[Freeipa-devel] Paging in Web UI

John Dennis jdennis at redhat.com
Wed Aug 29 13:34:50 UTC 2012


On 08/28/2012 02:31 PM, Endi Sukma Dewata wrote:
> The server can keep the search result (either just the pkey list or the
> entire entries) in memcached, but the result might be large and there
> might be multiple users accessing multiple search pages, so the total
> memory requirement could be large.

The default max size of an entry in memcached is 1MB. It can be 
increased to an upper limit of 128MB (but the memcached implementors do 
not recommend this due to degraded performance and the impact on the 
system).

The session data is stored in a dict. You would be sharing the session 
data with other parts of the system. Currently that only includes the 
authentication data which is relatively small. I believe there is also 
some minor bookkeeping overhead that detracts from the per item total.

If we need to exceed the upper bound for paged data I suppose we could 
implement caching within the cache. Almost 1MB of data is a lot of 
paging (and that limit can be increased), it would take a fair amount of 
paging to consume all that data. But the cached query could be broken up 
into "cached chunks" to limit the impact on memcached and to accommodate 
truly unlimited paging. In most instance you would fetch the next/prev 
page from the cache but if you walked off either end of the cached query 
you could query again and cache that result. In fact two levels of 
caching might be an actual implementation requirement to handle all cases.

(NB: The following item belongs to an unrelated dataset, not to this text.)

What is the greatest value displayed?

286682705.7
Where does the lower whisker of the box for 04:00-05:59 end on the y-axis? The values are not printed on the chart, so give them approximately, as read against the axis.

> We can also use Simple Paged Results, but if I understood correctly it
> requires the httpd to maintain an open connection to the LDAP server for
> each user and for each page. I'm not sure memcached can be used to move
> the connection object among forked httpd processes. Also Simple Paged
> Results can only go forward, so no Prev button unless somebody keeps the
> results.

No, the connection object cannot be moved between processes via 
memcached because sockets are a property of the process that created it.